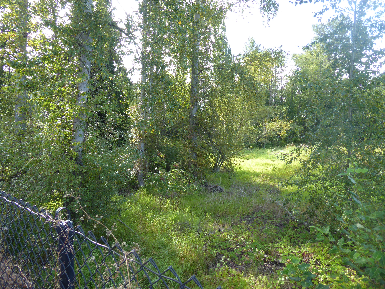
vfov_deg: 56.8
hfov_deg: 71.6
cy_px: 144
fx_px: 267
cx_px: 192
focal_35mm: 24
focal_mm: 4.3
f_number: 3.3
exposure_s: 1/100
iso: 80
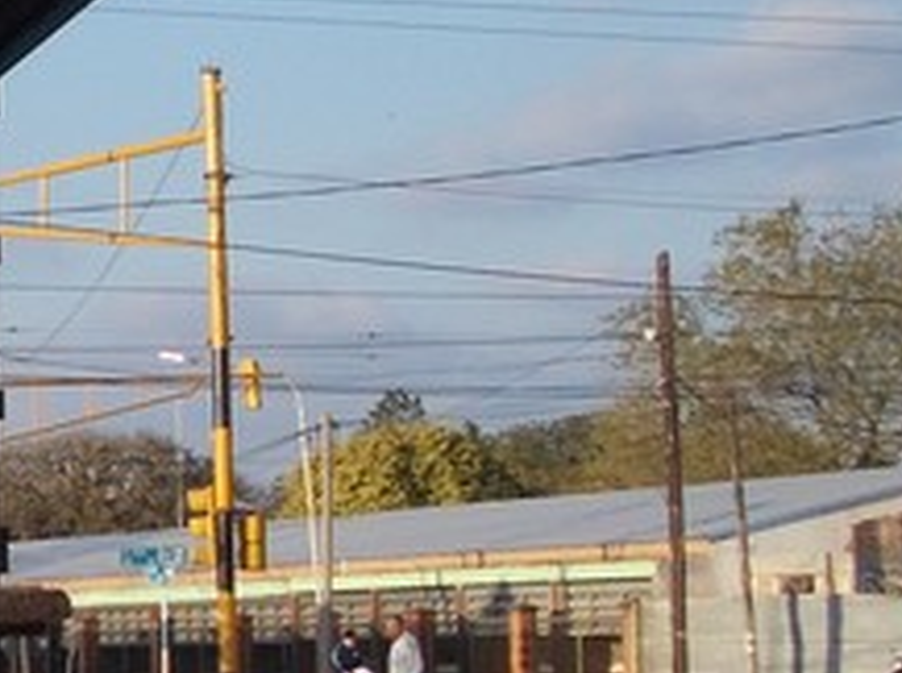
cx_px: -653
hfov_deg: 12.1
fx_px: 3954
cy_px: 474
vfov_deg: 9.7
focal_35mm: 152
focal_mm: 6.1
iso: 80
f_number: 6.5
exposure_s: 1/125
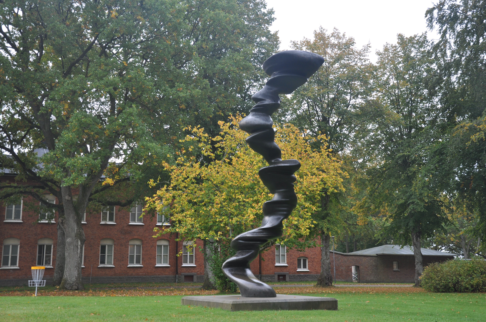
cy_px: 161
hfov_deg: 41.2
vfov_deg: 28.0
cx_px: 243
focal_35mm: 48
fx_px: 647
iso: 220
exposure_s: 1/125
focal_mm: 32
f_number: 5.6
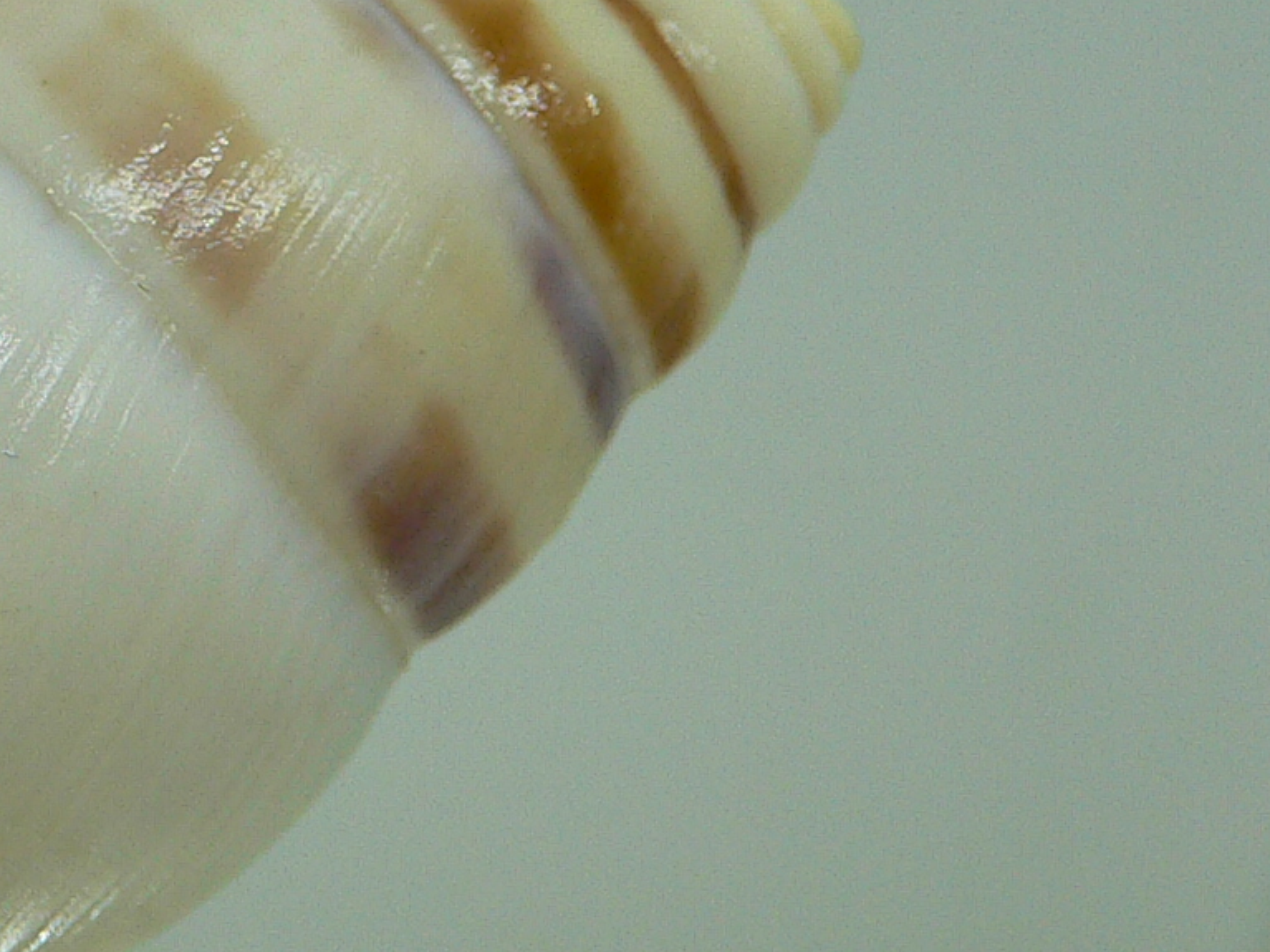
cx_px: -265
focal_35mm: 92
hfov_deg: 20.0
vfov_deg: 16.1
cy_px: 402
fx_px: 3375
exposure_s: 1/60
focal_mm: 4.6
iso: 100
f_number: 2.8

★ ★ ★ ★ ★

Exercise instructions:
What is needed is the data above, retyped exactly, with every picture left out.

Answer space:
vfov_deg: 56.8
hfov_deg: 71.6
cy_px: 144
fx_px: 267
cx_px: 192
focal_35mm: 24
focal_mm: 4.3
f_number: 3.3
exposure_s: 1/100
iso: 80
cx_px: -653
hfov_deg: 12.1
fx_px: 3954
cy_px: 474
vfov_deg: 9.7
focal_35mm: 152
focal_mm: 6.1
iso: 80
f_number: 6.5
exposure_s: 1/125
cy_px: 161
hfov_deg: 41.2
vfov_deg: 28.0
cx_px: 243
focal_35mm: 48
fx_px: 647
iso: 220
exposure_s: 1/125
focal_mm: 32
f_number: 5.6
cx_px: -265
focal_35mm: 92
hfov_deg: 20.0
vfov_deg: 16.1
cy_px: 402
fx_px: 3375
exposure_s: 1/60
focal_mm: 4.6
iso: 100
f_number: 2.8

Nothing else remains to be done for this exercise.